If you want to grab the last few characters from a text value, Text.End does exactly that. Give it your text and a count, and it returns that many characters from the right end.
This works well for things like file extensions, last digits of a card or invoice number, and similar trailing bits.
Syntax of Text.End Function
Text.End(text as nullable text, count as number) as nullable text
where
- text (required, nullable text): The text value you want to pull characters from.
- count (required, number): How many characters to take from the end of
text.
Returns: A text value holding the last count characters of text. If text is null, it returns null, and if text is empty, it returns an empty string.
In plain terms, Text.End reads your text from the right side and hands back the number of characters you ask for.
Example 1: Get the last characters of a single value
Say you have an invoice ID and want just the trailing sequence number.
let
Source = Text.End("INV-2026-0098", 4)
in
Source
Result: 0098
The text is INV-2026-0098 and the count is 4, so you get the last four characters, 0098.
Example 2: Pull a file extension from a column
Suppose you have a table of uploaded file names and want the three-letter extension for each one.
Here is the starting data:
| FileName |
|---|
| quarterly-report.xlsx |
| client-logo.png |
| backup-archive.zip |
| meeting-notes.docx |
Add a column that takes the last three characters of each file name.
let
Source = Excel.CurrentWorkbook(){[Name="Uploads"]}[Content],
AddedExtension = Table.AddColumn(Source, "Extension", each Text.End([FileName], 3))
in
AddedExtension
The result keeps the file name and adds the extension:
| FileName | Extension |
|---|---|
| quarterly-report.xlsx | lsx |
| client-logo.png | png |
| backup-archive.zip | zip |
| meeting-notes.docx | ocx |
Notice that quarterly-report.xlsx returns lsx, not xlsx. Text.End counts characters, so a four-letter extension needs a count of 4. To check whether a value holds a given piece of text instead, use Text.Contains.

_____

» **To do**:
A. In the Text.End guide, what does the function return when the text value is null?
B. Repeat the stretch of the Text.End guide from "Syntax of Text.End" through "you ask for." word for word.

» **Data to examine**:
_____

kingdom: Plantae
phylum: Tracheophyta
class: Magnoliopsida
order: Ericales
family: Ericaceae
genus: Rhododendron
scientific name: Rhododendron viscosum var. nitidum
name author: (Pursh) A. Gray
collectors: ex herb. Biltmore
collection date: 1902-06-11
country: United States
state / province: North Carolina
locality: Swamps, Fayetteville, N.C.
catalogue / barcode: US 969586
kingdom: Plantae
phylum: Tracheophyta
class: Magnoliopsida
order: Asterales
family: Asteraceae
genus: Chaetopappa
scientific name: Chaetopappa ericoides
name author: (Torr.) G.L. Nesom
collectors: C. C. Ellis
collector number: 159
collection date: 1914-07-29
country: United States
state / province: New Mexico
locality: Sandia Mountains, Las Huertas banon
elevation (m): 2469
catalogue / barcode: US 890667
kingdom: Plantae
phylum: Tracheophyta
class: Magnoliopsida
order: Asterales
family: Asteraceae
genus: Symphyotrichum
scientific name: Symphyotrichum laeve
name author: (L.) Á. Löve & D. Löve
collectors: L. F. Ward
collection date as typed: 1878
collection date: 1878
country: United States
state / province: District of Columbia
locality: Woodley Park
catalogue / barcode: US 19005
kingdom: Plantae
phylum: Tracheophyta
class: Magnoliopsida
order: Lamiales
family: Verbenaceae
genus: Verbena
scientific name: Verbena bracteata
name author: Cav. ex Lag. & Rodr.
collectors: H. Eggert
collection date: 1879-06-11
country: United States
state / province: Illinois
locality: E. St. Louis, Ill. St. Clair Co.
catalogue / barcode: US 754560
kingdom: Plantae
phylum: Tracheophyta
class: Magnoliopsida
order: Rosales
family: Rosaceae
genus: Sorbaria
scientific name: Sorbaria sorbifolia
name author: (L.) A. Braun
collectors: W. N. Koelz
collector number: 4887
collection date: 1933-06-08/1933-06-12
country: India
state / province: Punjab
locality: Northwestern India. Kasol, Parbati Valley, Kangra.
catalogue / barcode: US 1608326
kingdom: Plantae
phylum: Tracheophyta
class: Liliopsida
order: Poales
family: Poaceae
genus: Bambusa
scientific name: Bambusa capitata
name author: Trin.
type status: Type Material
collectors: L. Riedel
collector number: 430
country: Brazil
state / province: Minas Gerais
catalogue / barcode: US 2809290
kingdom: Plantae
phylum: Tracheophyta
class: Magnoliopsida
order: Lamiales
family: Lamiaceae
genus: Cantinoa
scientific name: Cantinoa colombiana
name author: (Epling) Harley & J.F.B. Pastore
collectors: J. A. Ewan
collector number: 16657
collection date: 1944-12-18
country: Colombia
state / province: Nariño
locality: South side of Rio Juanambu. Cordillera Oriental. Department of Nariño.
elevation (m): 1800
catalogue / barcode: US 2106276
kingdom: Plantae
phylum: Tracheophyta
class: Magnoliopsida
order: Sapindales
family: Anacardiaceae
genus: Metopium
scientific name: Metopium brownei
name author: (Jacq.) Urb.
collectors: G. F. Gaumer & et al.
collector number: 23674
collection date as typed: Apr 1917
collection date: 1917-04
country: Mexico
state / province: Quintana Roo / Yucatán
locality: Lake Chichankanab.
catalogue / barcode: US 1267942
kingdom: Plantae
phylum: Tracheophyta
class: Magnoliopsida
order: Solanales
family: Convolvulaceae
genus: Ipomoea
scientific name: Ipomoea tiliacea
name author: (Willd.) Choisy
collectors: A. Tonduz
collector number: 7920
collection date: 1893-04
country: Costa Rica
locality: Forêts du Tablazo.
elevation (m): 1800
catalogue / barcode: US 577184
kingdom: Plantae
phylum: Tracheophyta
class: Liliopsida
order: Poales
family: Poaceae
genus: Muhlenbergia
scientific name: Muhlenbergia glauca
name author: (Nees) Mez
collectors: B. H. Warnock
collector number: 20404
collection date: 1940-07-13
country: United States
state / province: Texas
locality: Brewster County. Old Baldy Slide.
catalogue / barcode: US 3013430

_____

» **Results of the tasks**:
A. It returns null.

B.
Syntax of Text.End Function
Text.End(text as nullable text, count as number) as nullable text
where
- text (required, nullable text): The text value you want to pull characters from.
- count (required, number): How many characters to take from the end of
text.
Returns: A text value holding the last count characters of text. If text is null, it returns null, and if text is empty, it returns an empty string.
In plain terms, Text.End reads your text from the right side and hands back the number of characters you ask for.